Exercise —
Of the lines below, write out exactly those from the line with "847. [@jimjonescapo](http://twitter.com/jimjonescapo) -- (3" through the line with "856. [@benwoodside](http://twitter.com/benwoodside) -- (3", both included, and skip the rest.

....

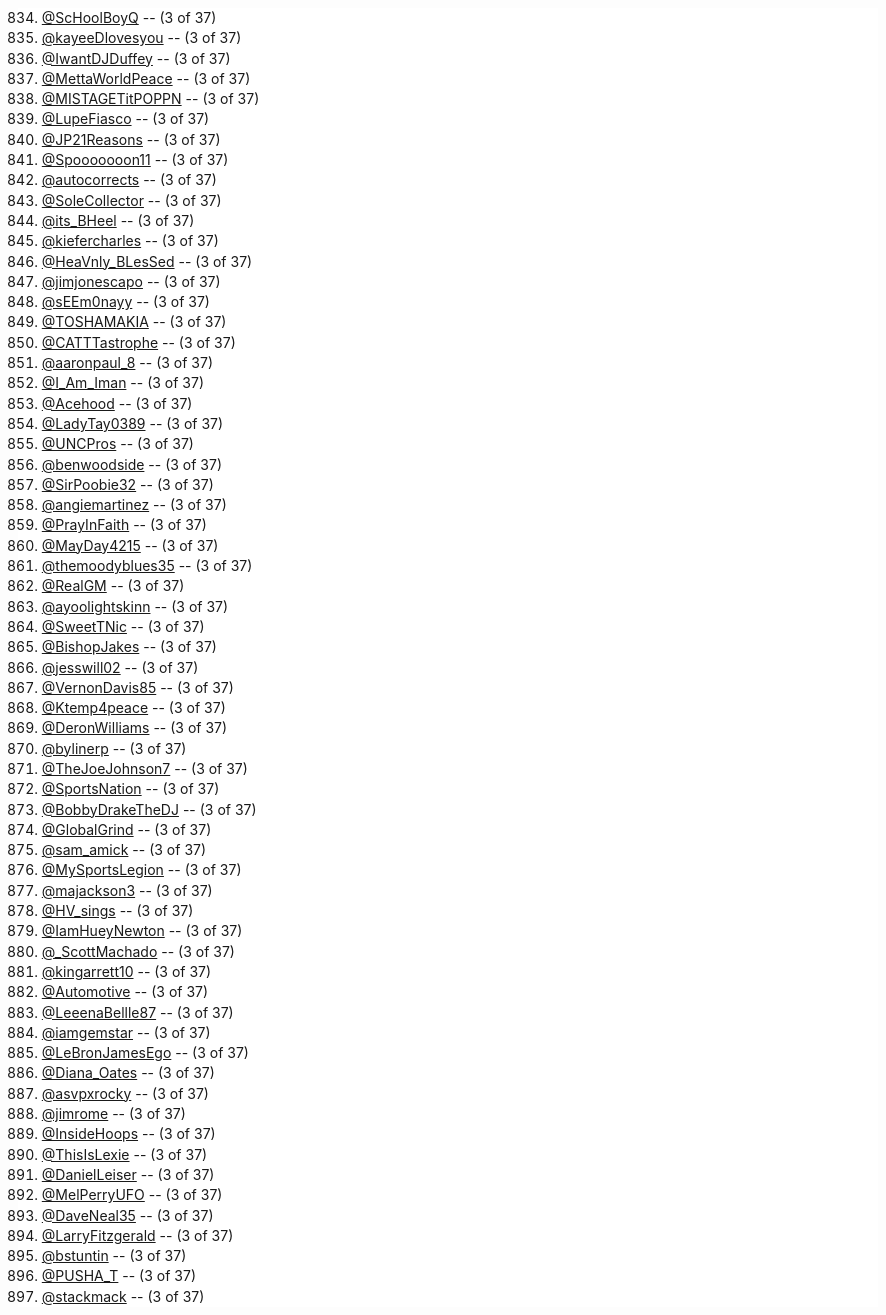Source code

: 834. [@ScHoolBoyQ](http://twitter.com/ScHoolBoyQ) -- (3 of 37)
835. [@kayeeDlovesyou](http://twitter.com/kayeeDlovesyou) -- (3 of 37)
836. [@IwantDJDuffey](http://twitter.com/IwantDJDuffey) -- (3 of 37)
837. [@MettaWorldPeace](http://twitter.com/MettaWorldPeace) -- (3 of 37)
838. [@MISTAGETitPOPPN](http://twitter.com/MISTAGETitPOPPN) -- (3 of 37)
839. [@LupeFiasco](http://twitter.com/LupeFiasco) -- (3 of 37)
840. [@JP21Reasons](http://twitter.com/JP21Reasons) -- (3 of 37)
841. [@Spooooooon11](http://twitter.com/Spooooooon11) -- (3 of 37)
842. [@autocorrects](http://twitter.com/autocorrects) -- (3 of 37)
843. [@SoleCollector](http://twitter.com/SoleCollector) -- (3 of 37)
844. [@its_BHeel](http://twitter.com/its_BHeel) -- (3 of 37)
845. [@kiefercharles](http://twitter.com/kiefercharles) -- (3 of 37)
846. [@HeaVnly_BLesSed](http://twitter.com/HeaVnly_BLesSed) -- (3 of 37)
847. [@jimjonescapo](http://twitter.com/jimjonescapo) -- (3 of 37)
848. [@sEEm0nayy](http://twitter.com/sEEm0nayy) -- (3 of 37)
849. [@TOSHAMAKIA](http://twitter.com/TOSHAMAKIA) -- (3 of 37)
850. [@CATTTastrophe](http://twitter.com/CATTTastrophe) -- (3 of 37)
851. [@aaronpaul_8](http://twitter.com/aaronpaul_8) -- (3 of 37)
852. [@I_Am_Iman](http://twitter.com/I_Am_Iman) -- (3 of 37)
853. [@Acehood](http://twitter.com/Acehood) -- (3 of 37)
854. [@LadyTay0389](http://twitter.com/LadyTay0389) -- (3 of 37)
855. [@UNCPros](http://twitter.com/UNCPros) -- (3 of 37)
856. [@benwoodside](http://twitter.com/benwoodside) -- (3 of 37)
857. [@SirPoobie32](http://twitter.com/SirPoobie32) -- (3 of 37)
858. [@angiemartinez](http://twitter.com/angiemartinez) -- (3 of 37)
859. [@PrayInFaith](http://twitter.com/PrayInFaith) -- (3 of 37)
860. [@MayDay4215](http://twitter.com/MayDay4215) -- (3 of 37)
861. [@themoodyblues35](http://twitter.com/themoodyblues35) -- (3 of 37)
862. [@RealGM](http://twitter.com/RealGM) -- (3 of 37)
863. [@ayoolightskinn](http://twitter.com/ayoolightskinn) -- (3 of 37)
864. [@SweetTNic](http://twitter.com/SweetTNic) -- (3 of 37)
865. [@BishopJakes](http://twitter.com/BishopJakes) -- (3 of 37)
866. [@jesswill02](http://twitter.com/jesswill02) -- (3 of 37)
867. [@VernonDavis85](http://twitter.com/VernonDavis85) -- (3 of 37)
868. [@Ktemp4peace](http://twitter.com/Ktemp4peace) -- (3 of 37)
869. [@DeronWilliams](http://twitter.com/DeronWilliams) -- (3 of 37)
870. [@bylinerp](http://twitter.com/bylinerp) -- (3 of 37)
871. [@TheJoeJohnson7](http://twitter.com/TheJoeJohnson7) -- (3 of 37)
872. [@SportsNation](http://twitter.com/SportsNation) -- (3 of 37)
873. [@BobbyDrakeTheDJ](http://twitter.com/BobbyDrakeTheDJ) -- (3 of 37)
874. [@GlobalGrind](http://twitter.com/GlobalGrind) -- (3 of 37)
875. [@sam_amick](http://twitter.com/sam_amick) -- (3 of 37)
876. [@MySportsLegion](http://twitter.com/MySportsLegion) -- (3 of 37)
877. [@majackson3](http://twitter.com/majackson3) -- (3 of 37)
878. [@HV_sings](http://twitter.com/HV_sings) -- (3 of 37)
879. [@IamHueyNewton](http://twitter.com/IamHueyNewton) -- (3 of 37)
880. [@_ScottMachado](http://twitter.com/_ScottMachado) -- (3 of 37)
881. [@kingarrett10](http://twitter.com/kingarrett10) -- (3 of 37)
882. [@Automotive](http://twitter.com/Automotive) -- (3 of 37)
883. [@LeeenaBellle87](http://twitter.com/LeeenaBellle87) -- (3 of 37)
884. [@iamgemstar](http://twitter.com/iamgemstar) -- (3 of 37)
885. [@LeBronJamesEgo](http://twitter.com/LeBronJamesEgo) -- (3 of 37)
886. [@Diana_Oates](http://twitter.com/Diana_Oates) -- (3 of 37)
887. [@asvpxrocky](http://twitter.com/asvpxrocky) -- (3 of 37)
888. [@jimrome](http://twitter.com/jimrome) -- (3 of 37)
889. [@InsideHoops](http://twitter.com/InsideHoops) -- (3 of 37)
890. [@ThisIsLexie](http://twitter.com/ThisIsLexie) -- (3 of 37)
891. [@DanielLeiser](http://twitter.com/DanielLeiser) -- (3 of 37)
892. [@MelPerryUFO](http://twitter.com/MelPerryUFO) -- (3 of 37)
893. [@DaveNeal35](http://twitter.com/DaveNeal35) -- (3 of 37)
894. [@LarryFitzgerald](http://twitter.com/LarryFitzgerald) -- (3 of 37)
895. [@bstuntin](http://twitter.com/bstuntin) -- (3 of 37)
896. [@PUSHA_T](http://twitter.com/PUSHA_T) -- (3 of 37)
897. [@stackmack](http://twitter.com/stackmack) -- (3 of 37)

....

Expected output —
847. [@jimjonescapo](http://twitter.com/jimjonescapo) -- (3 of 37)
848. [@sEEm0nayy](http://twitter.com/sEEm0nayy) -- (3 of 37)
849. [@TOSHAMAKIA](http://twitter.com/TOSHAMAKIA) -- (3 of 37)
850. [@CATTTastrophe](http://twitter.com/CATTTastrophe) -- (3 of 37)
851. [@aaronpaul_8](http://twitter.com/aaronpaul_8) -- (3 of 37)
852. [@I_Am_Iman](http://twitter.com/I_Am_Iman) -- (3 of 37)
853. [@Acehood](http://twitter.com/Acehood) -- (3 of 37)
854. [@LadyTay0389](http://twitter.com/LadyTay0389) -- (3 of 37)
855. [@UNCPros](http://twitter.com/UNCPros) -- (3 of 37)
856. [@benwoodside](http://twitter.com/benwoodside) -- (3 of 37)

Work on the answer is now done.